Eocene primate from Myanmar and the initial anthropoid colonization of Africa

Late Middle Eocene primate from Myanmar and the initial anthropoid colonization of Africa

Reconstructing the origin and early evolutionary history of anthropoid primates (monkeys, apes, and humans) is a current focus of paleoprimatology. Although earlier hypotheses frequently supported an African origin for anthropoids, recent discoveries of older and phylogenetically more basal fossils in China and Myanmar indicate that the group originated in Asia. Given the Oligocene-Recent history of African anthropoids, the colonization of Africa by early anthropoids hailing from Asia was a decisive event in primate evolution.
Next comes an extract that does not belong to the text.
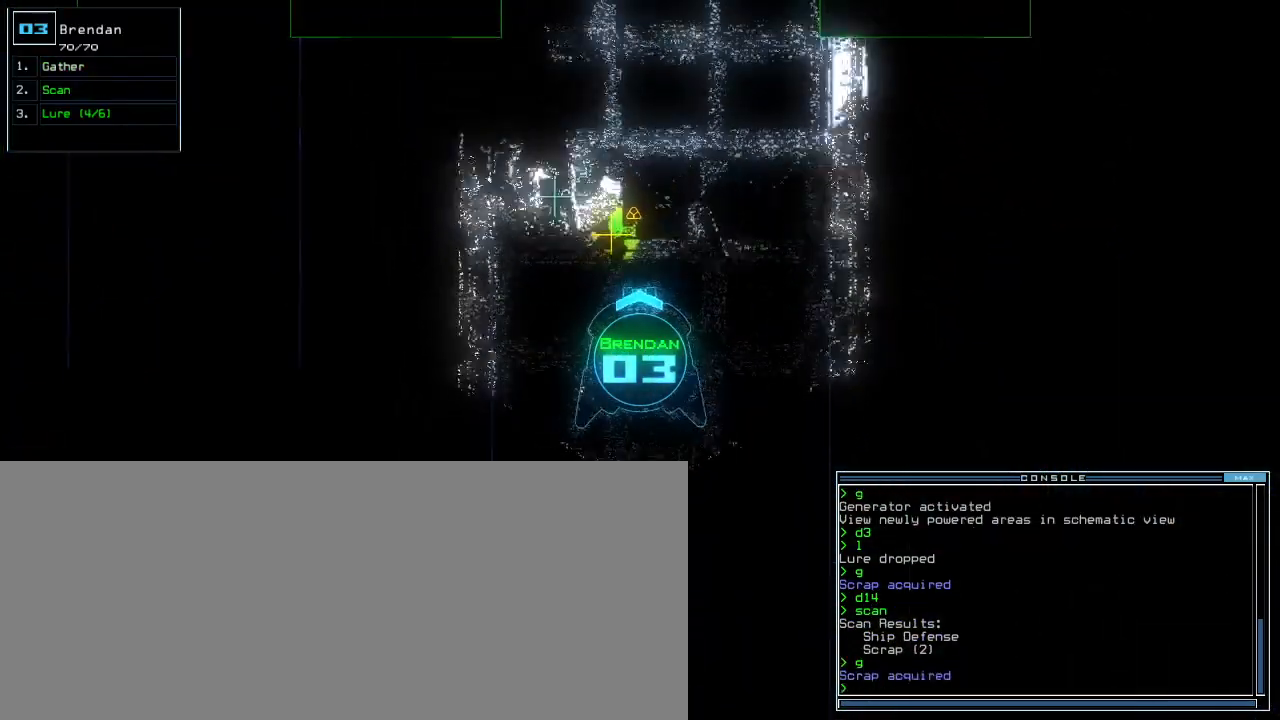
{"keys": ["right", "up"], "events": [[40, "right", "up"], [200, "g", "down"], [260, "return", "down"], [300, "g", "up"], [320, "return", "up"], [480, "right", "down"]]}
However, the fossil record has so far failed to constrain the nature and timing of this pivotal event. Here we describe a fossil primate from the late middle Eocene Pondaung Formation of Myanmar, Afrasia djijidae gen. et sp. nov., that is remarkably similar to, yet dentally more primitive than, the roughly contemporaneous North African anthropoid Afrotarsius. Phylogenetic analysis suggests that Afrasia and Afrotarsius are sister taxa within a basal anthropoid clade designated as the infraorder Eosimiiformes. Current knowledge of eosimiiform relationships and their distribution through space and time suggests that members of this clade dispersed from Asia to Africa sometime during the middle Eocene, shortly before their first appearance in the African fossil record. Crown anthropoids and their nearest fossil relatives do not appear to be specially related to Afrotarsius, suggesting one or more additional episodes of dispersal from Asia to Africa. Hystricognathous rodents, anthracotheres, and possibly other Asian mammal groups seem to have colonized Africa at roughly the same time or shortly after anthropoids gained their first toehold there.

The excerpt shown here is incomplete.